Wilkinson is one of the best libertarians writing today.

See him on "Rawlsekianism" here:
http://www.cato-at-liberty.org/2006/12/04/is-rawlsekianism-the-future/

Combining F.H. Hayek and John Rawls is ingenious, and more or less the way libertarians should go these days, in my opinion.

Posted by: Terrence Watson | 2008-10-24 11:52:38 AM


Terrence and Kalim: I agree with both of you about Will's importance. Reading his blog is one of the highlights of my week. I also happen to admire Jason Brennan a great deal (and, along with GMU prof Pete Leeson, think the three of them are perhaps the three most wise, most interesting, and most exciting young libertarians out there).

Will Wilkinson, by the way, is a "lost Canadian." His father is Canadian, but moved to the U.S. Wilkinson lost his Canadian citizenship since his father was forced to abandon it to become a U.S. citizen, but a new policy change might make it possible for Will to regain his Canadian citizenship. He's going to try and get it. Let's hope he does.
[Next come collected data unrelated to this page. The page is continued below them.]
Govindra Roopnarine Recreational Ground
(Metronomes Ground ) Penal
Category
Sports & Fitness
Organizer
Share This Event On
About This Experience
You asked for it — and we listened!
Posted by: P.M. Jaworski | 2008-10-24 12:12:43 PM


"GMU prof Pete Leeson"

Yarr! How awesome is the name of his forthcoming book "The Invisible Hook: The Hidden Economics of Pirates"? I will be buying it as soon as it's available.

It's cool how he's become a go-to expert on piracy at the NYTimes' Freakonomics blog and elsewhere, those rascally Somali pirates have been a real boon to his professional career.